The Washington establishment is unprepared for the technological and geopolitical risks of the future, America is losing influence around the world—and while the United States is still indispensable as a superpower, there’s debate on whether it ought to remain so.
These are among the takeaways from the Atlantic Council’s Global Strategy Forum held April 29-30 in Washington, as seen by Council President and CEO Frederick Kempe.
He said modern society is more vulnerable to crisis than ever, with risks—from terrorism and social inequality to climate change and data breaches—growing faster than the GDP.
Those risks were evident in the forum’s first panel, “Enhancing Foresight,” with University of Pennsylvania robotics expert Vijay Kumar and Jamie Metzl, Nonresident Senior Fellow at the Atlantic Council’s Brent Scowcroft Center on International Security.
“We’re unprepared in almost every way for the speed and scale of change. We’re entering into an era where we’re altering our own evolution as species,” said Kempe. “We’re reducing the barrier to entry for advanced technological development, which will have profoundly good and bad implications.”
The second panel, “Preventing Failures,” featured Heather Zichal, Senior Fellow at the Atlantic Council’s Global Energy Center, and August Cole, Nonresident Senior Fellow at its Brent Scowcroft Center on International Security.
“In that session, we heard that the power of narrative is fundamental to all major strategic and policy decisions. ISIS [Islamic State of Iraq and al-Sham] has a narrative. Russia has a narrative. China has one,” Kempe said. “It seems we lack one at the moment, and we’re being out-narrated.”
Next came a debate titled “America’s Role in the World,” between Xenia Wickett, Dean of Chatham House’s Queen Elizabeth II Academy for Leadership in International Affairs, and Christopher A. Preble, Vice President for Defense and Foreign Policy Studies at the CATO Institute.
“There was agreement that the US is the indispensable nation, but divergence about whether the US ought to remain the indispensable power,” said Kempe.
Mathew J. Burrows, Director of the Strategic Foresight Initiative at the Atlantic Council, said the United States does in fact have a narrative, and that narrative is exceptionalism.
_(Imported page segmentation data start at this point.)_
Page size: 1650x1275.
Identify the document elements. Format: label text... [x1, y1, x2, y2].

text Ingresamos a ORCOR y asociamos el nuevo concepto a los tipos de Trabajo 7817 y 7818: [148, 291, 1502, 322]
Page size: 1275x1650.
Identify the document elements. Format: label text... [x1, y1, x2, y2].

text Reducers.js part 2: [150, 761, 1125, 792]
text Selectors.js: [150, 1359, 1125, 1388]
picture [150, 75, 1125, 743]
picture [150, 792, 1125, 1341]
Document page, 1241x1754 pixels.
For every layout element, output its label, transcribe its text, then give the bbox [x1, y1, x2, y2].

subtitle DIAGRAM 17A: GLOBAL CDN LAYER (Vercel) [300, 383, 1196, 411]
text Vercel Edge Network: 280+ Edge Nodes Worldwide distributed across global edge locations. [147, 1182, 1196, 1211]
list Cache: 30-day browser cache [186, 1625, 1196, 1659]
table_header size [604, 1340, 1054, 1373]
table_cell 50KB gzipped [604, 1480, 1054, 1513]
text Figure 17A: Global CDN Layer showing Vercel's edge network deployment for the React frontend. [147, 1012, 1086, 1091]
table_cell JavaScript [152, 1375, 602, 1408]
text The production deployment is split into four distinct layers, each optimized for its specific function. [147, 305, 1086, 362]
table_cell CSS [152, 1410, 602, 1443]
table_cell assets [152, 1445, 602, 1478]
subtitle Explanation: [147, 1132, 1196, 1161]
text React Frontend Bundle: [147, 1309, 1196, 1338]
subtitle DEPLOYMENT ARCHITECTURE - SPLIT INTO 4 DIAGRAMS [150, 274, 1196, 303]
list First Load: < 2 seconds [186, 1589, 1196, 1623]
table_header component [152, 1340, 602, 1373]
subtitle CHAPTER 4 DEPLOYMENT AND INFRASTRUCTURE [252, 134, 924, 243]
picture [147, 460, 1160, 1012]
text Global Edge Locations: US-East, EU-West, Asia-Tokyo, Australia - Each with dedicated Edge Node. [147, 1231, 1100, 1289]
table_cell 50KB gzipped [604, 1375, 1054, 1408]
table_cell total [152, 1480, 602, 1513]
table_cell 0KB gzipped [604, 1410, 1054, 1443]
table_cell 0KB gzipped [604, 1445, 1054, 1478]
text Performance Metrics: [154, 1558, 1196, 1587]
“If you talk to others, exceptionalism means the US expects special privileges. We put down the rules, but don’t necessarily have to play by them,” he said. “What blinds us to it is that as Americans, we do think our country is exceptional, but it means that we don’t really have to think about it. Our system is going to prevail somehow. God is going to deliver it. We don’t have to work on this.”
But in a polycentric world, Americans will soon find themselves in the minority, he warned.
“Maybe some of our ideas will prevail, but in other cases maybe not. We may have to deal with other countries and civilizations that have very different ideas, and they will have the power to make it prevail,” said Burrows, pointing out that “most of the world’s Internet users are not going to be Americans, not going to be using English, and not necessarily sharing our values.”
Ashlee Godwin, Deputy Editor of the RUSI Journal, published by the London-based Royal United Services Institute, spoke about generational power versus leadership.
“From the UK perspective, we do feel the baby-boom generation has really screwed us over,” she said. “I can’t pretend to represent all the view of the millennium generation, but from the discussions we’ve been having, there is a sense that we need a greater diversity of voices. We are the last generation to remember life before mobile Internet.”
“I watch two-year-olds with a tablet, and they’re doing things I can’t even do. So I hope we’re up to the challenge,” she added.
Agreeing that the United States lacks a narrative for the future, Kirk Radke, a partner at the Washington law firm of Willkie Farr & Gallagher LLP, said political leaders can learn much from the “don’t just sit there, get it done” attitude of business executives.
“We have to bring business leaders into this discussion, whether it’s from Silicon Valley or Wall Street or China. I don’t care,” said Radke. “You can learn something from the way they think, and the way they take action. They live and die on their actions, on motivating people in their organizations to do a better job every day. They love competition and chaos, and they don’t shy away from risk. They love it.”
Burrows said he’s particularly worried about conflict in Europe and the Middle East.
“We’re far too complacent. A lot of us believe we live in the most peaceful age ever,” he said. “But these civil war conflicts go on for six to nine years. Even when you have ceasefires, they’re very tenuous. One of this administration’s biggest mistakes is letting Syria fall apart.”
He added that another mistake is “thinking we’re going to pivot to Asia, and forgetting that Europe also matters very much.”
Peter Schwartz, Senior Vice President for Government Relations and Strategic Planning at Salesforce.com, agreed with Burrows.
“I’m very worried about Europe,” he said. “The European Union was created to prevent war, not to assure the shape of sausages and the content of chocolate. It was to bind everyone together in such a way as to avoid the conflicts that destroyed Europe. The problem with the euro is that it puts Germany in charge of the rest of the continent. Unfortunately, that’s what World War II was about.”
Larry Luxner is an editor at the Atlantic Council.